Solana exchange-traded funds (ETFs) are unlikely to see strong demand from U.S. investors, according to Katalin Tischhauser, head of investment research at Sygnum, a crypto bank.
Tischhauser pointed to the low uptake of Grayscale’s Solana Trust (GSOL) as an early indicator of the limited appeal for Solana-based investment vehicles.
Grayscale’s Solana Trust, which offers exposure to Solana (SOL) through a private fund, has accumulated less than $70 million in assets under management (AUM), a stark contrast to the billions managed by Grayscale’s Bitcoin Trust before it converted to an ETF.
Tischhauser explained that this discrepancy reflects Solana’s lower name recognition compared to major cryptocurrencies like Bitcoin and Ethereum.
Despite the high premium at which GSOL shares are trading—more than seven times the net asset value (NAV)—, Tischhauser suggested that this is not a sign of broad market demand.
“The high premium indicates some interest, but it’s not enough to make a significant impact,” she said.
While Bitcoin and Ethereum ETFs have seen record inflows and now manage nearly $63 billion collectively, Solana ETFs are not expected to follow suit.
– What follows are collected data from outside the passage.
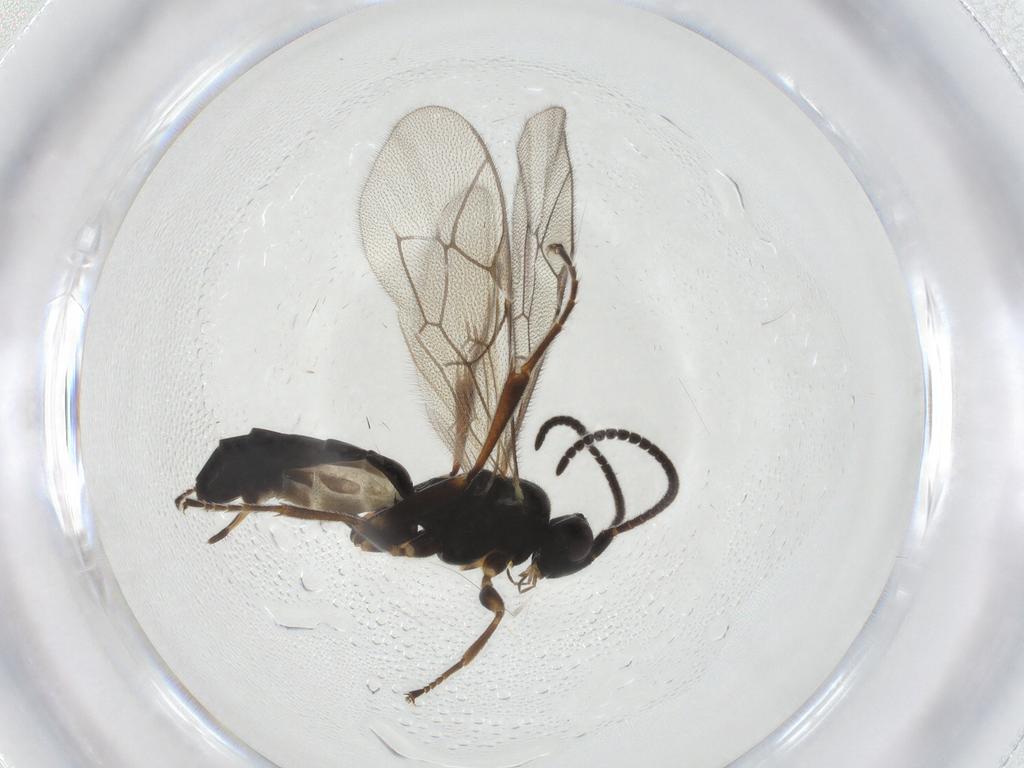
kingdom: Animalia
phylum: Arthropoda
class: Insecta
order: Hymenoptera
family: Ichneumonidae
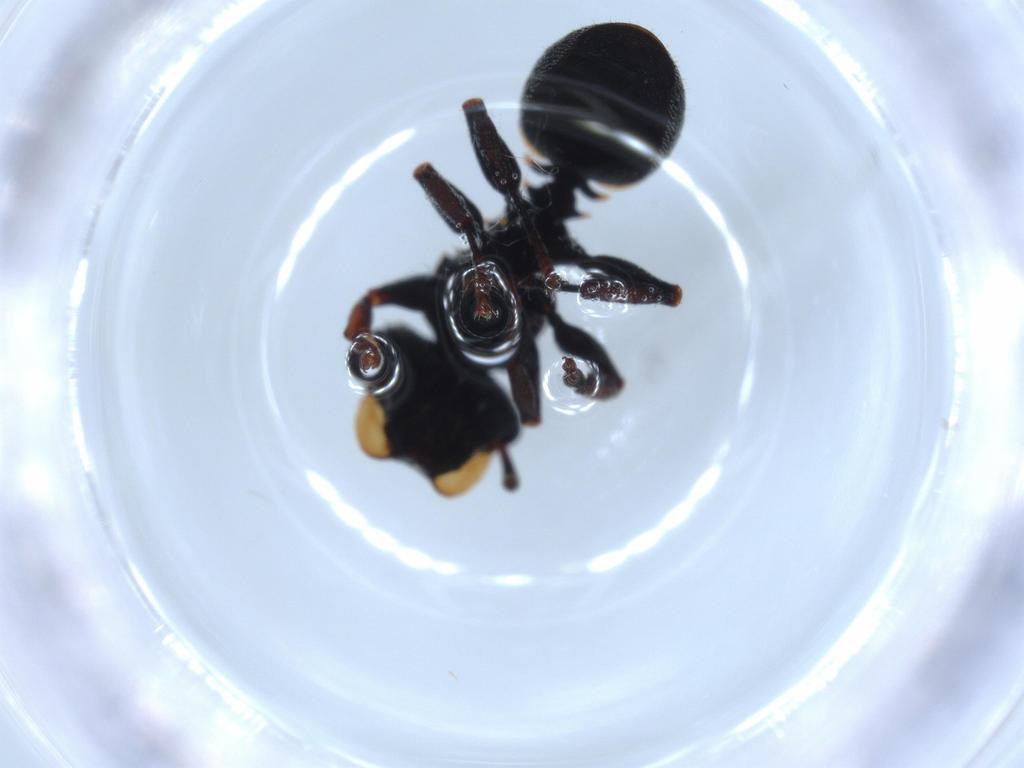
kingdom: Animalia
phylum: Arthropoda
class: Insecta
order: Hymenoptera
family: Formicidae
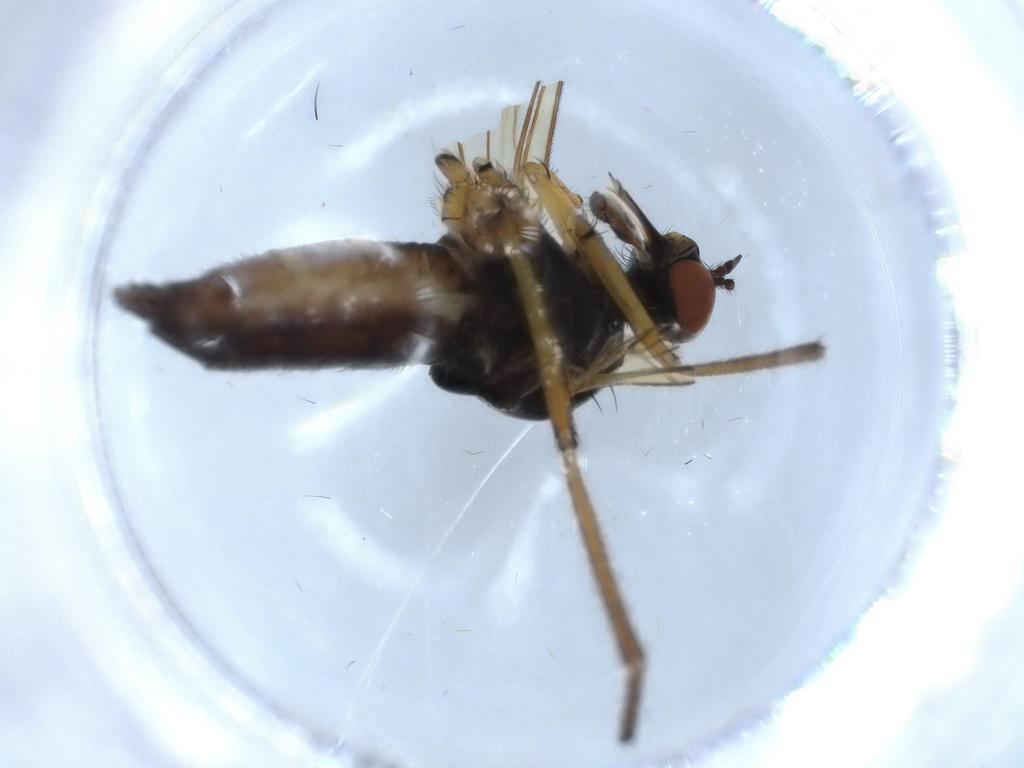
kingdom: Animalia
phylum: Arthropoda
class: Insecta
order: Diptera
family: Empididae
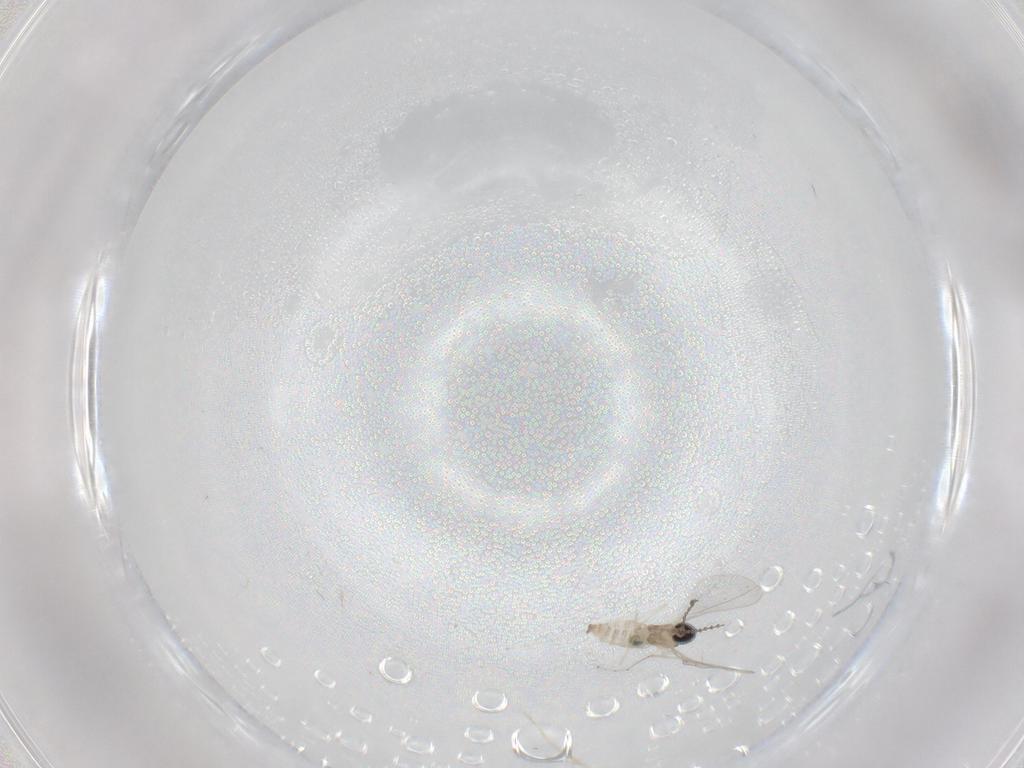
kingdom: Animalia
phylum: Arthropoda
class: Insecta
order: Diptera
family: Cecidomyiidae
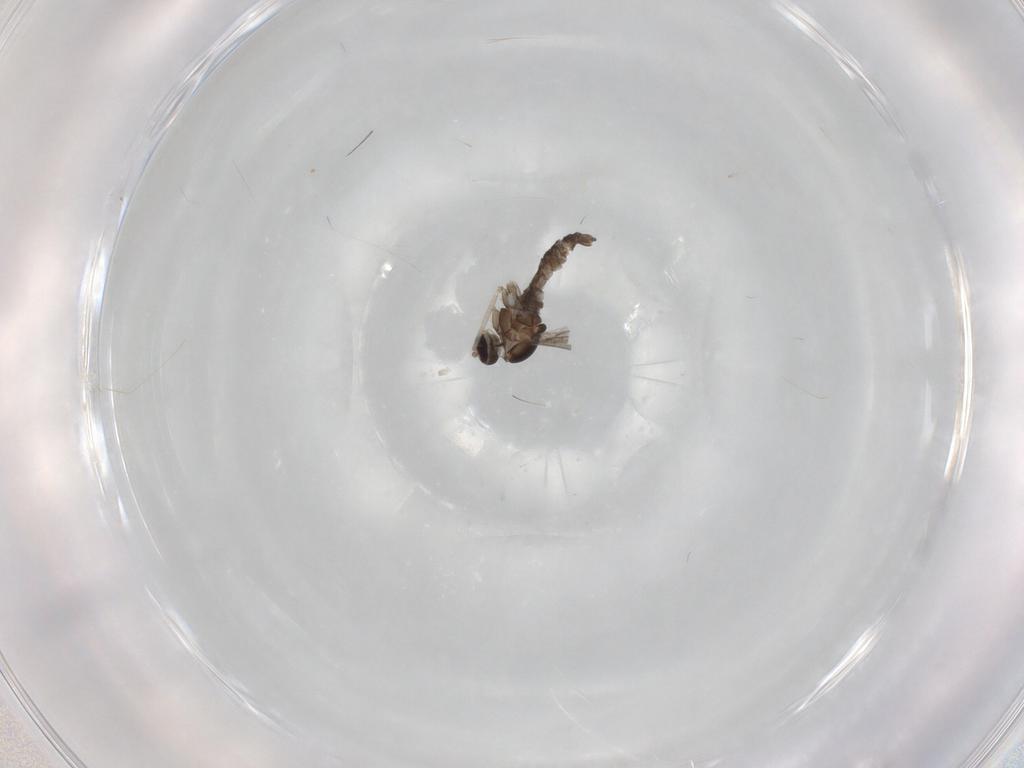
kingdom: Animalia
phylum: Arthropoda
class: Insecta
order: Diptera
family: Cecidomyiidae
Major asset managers like Franklin Templeton, VanEck, and 21Shares have shown interest in launching Solana ETFs, but industry giant BlackRock has expressed no plans to do so, citing minimal client interest.
Tischhauser concluded that while smaller issuers might find launching Solana ETFs profitable on a small scale, the impact on the broader crypto market would be negligible.
“It’s unlikely to bring the excitement or significant market movement that some may hope for,” she noted.